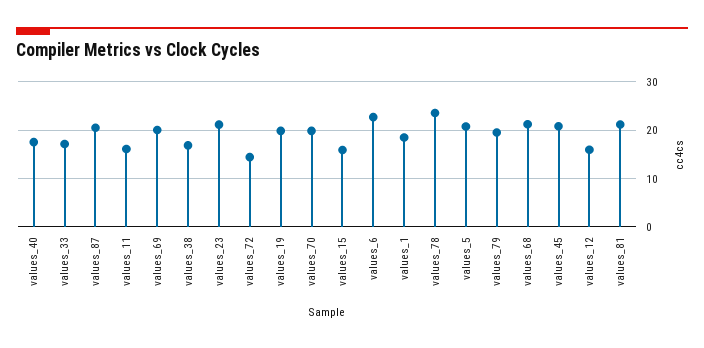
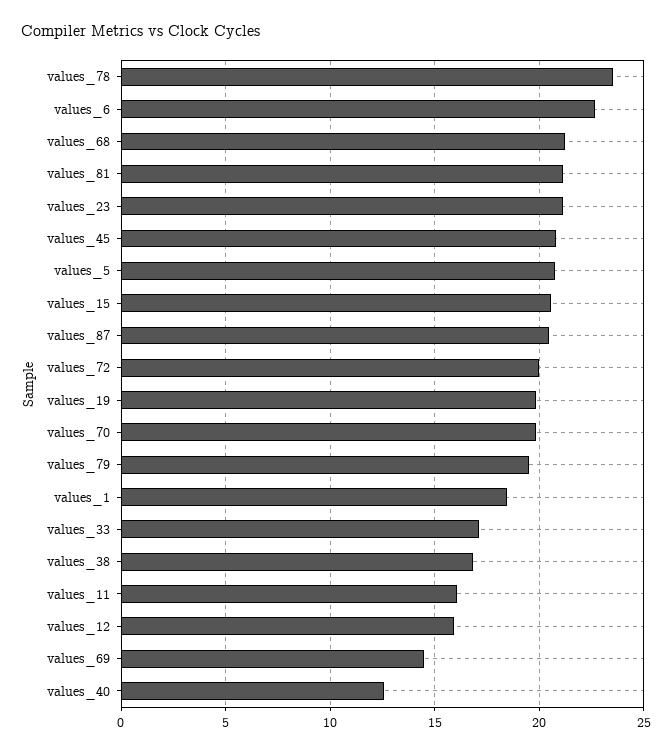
values_40: 18 -> 12.5
values_69: 20 -> 14.5
values_72: 14 -> 20
values_15: 16 -> 20.5

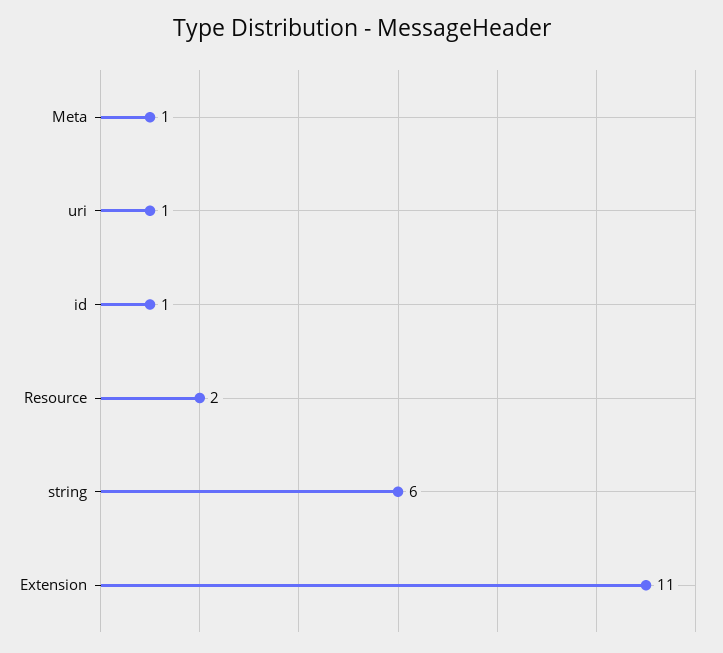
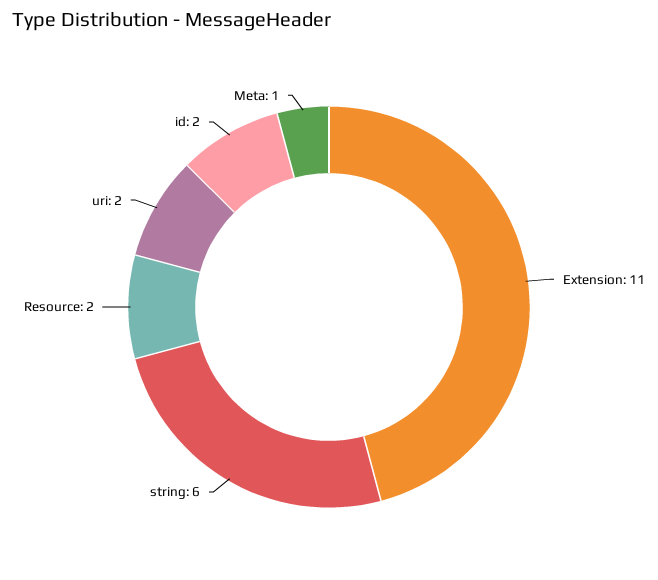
uri: 1 -> 2
id: 1 -> 2

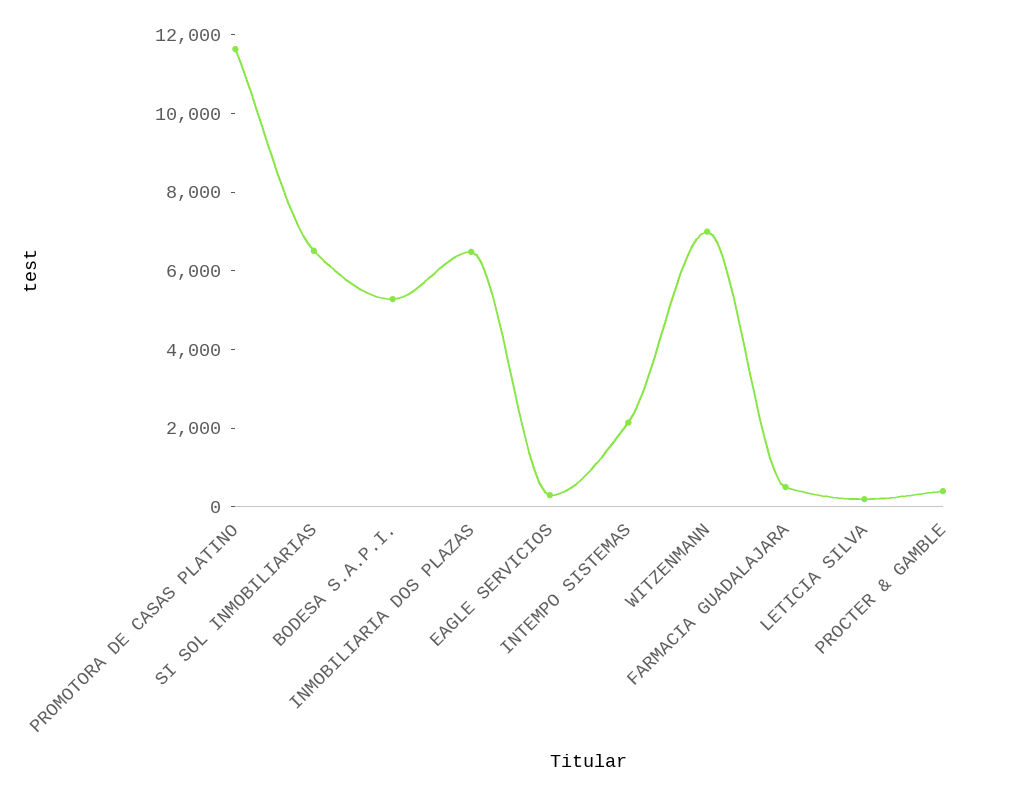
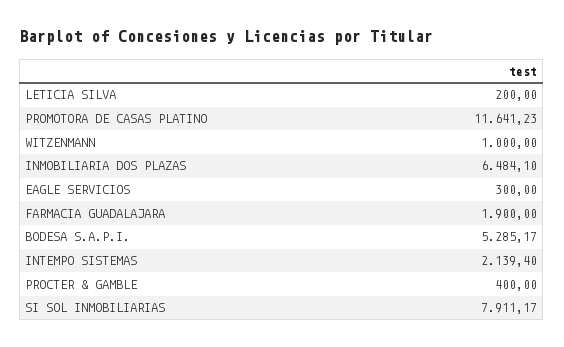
SI SOL INMOBILIARIAS: 6500 -> 7911.17
WITZENMANN: 7000 -> 1000
FARMACIA GUADALAJARA: 500 -> 1900

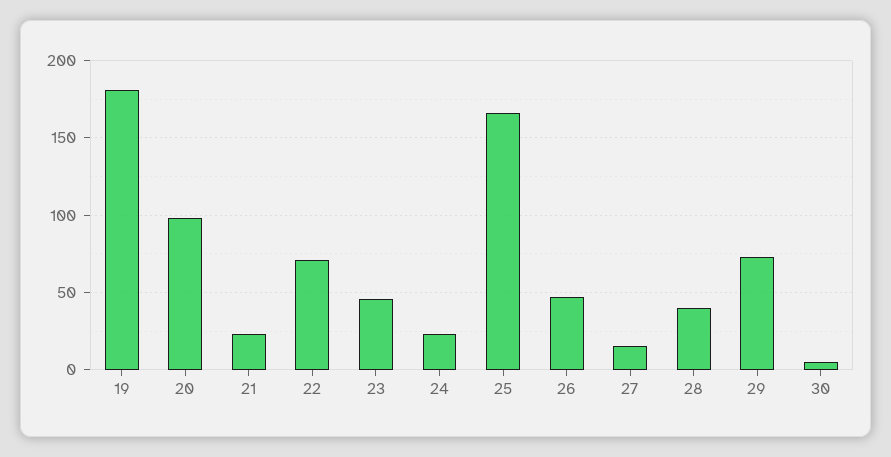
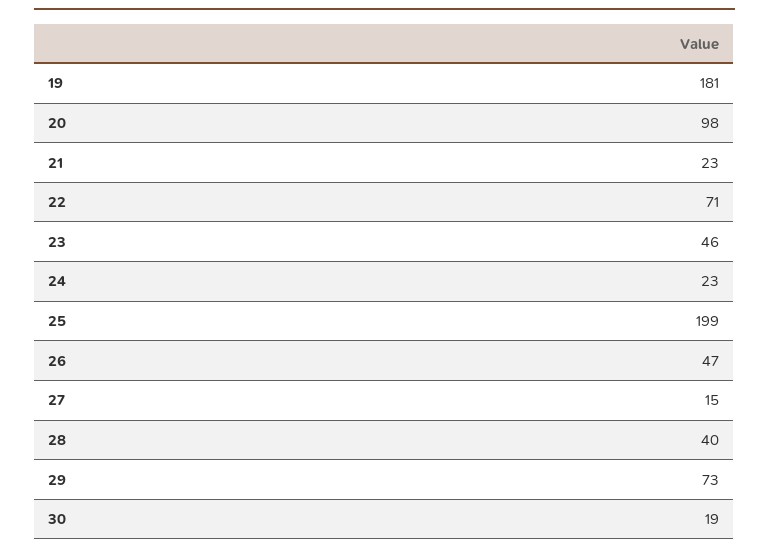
25: 165 -> 199
30: 5 -> 19

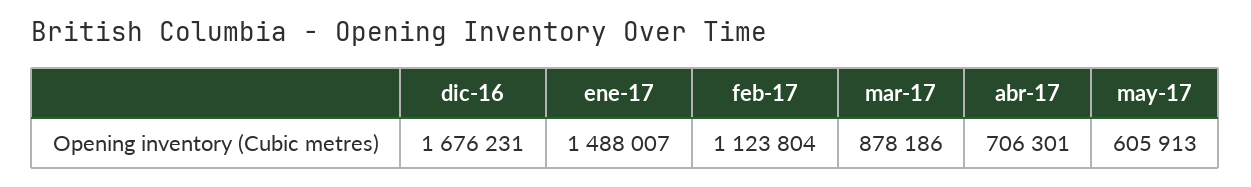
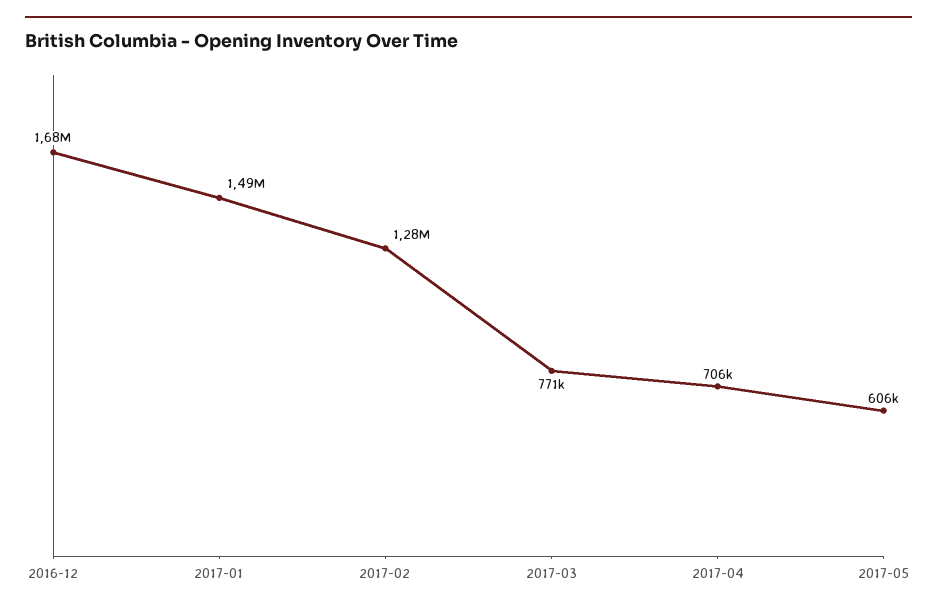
feb-17: 1123804 -> 1280000
mar-17: 878186 -> 771000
= = = = =
Excluding the pictures, transcribe each entry above word for word.

values_40: 18 -> 12.5
values_69: 20 -> 14.5
values_72: 14 -> 20
values_15: 16 -> 20.5

uri: 1 -> 2
id: 1 -> 2

SI SOL INMOBILIARIAS: 6500 -> 7911.17
WITZENMANN: 7000 -> 1000
FARMACIA GUADALAJARA: 500 -> 1900

25: 165 -> 199
30: 5 -> 19

feb-17: 1123804 -> 1280000
mar-17: 878186 -> 771000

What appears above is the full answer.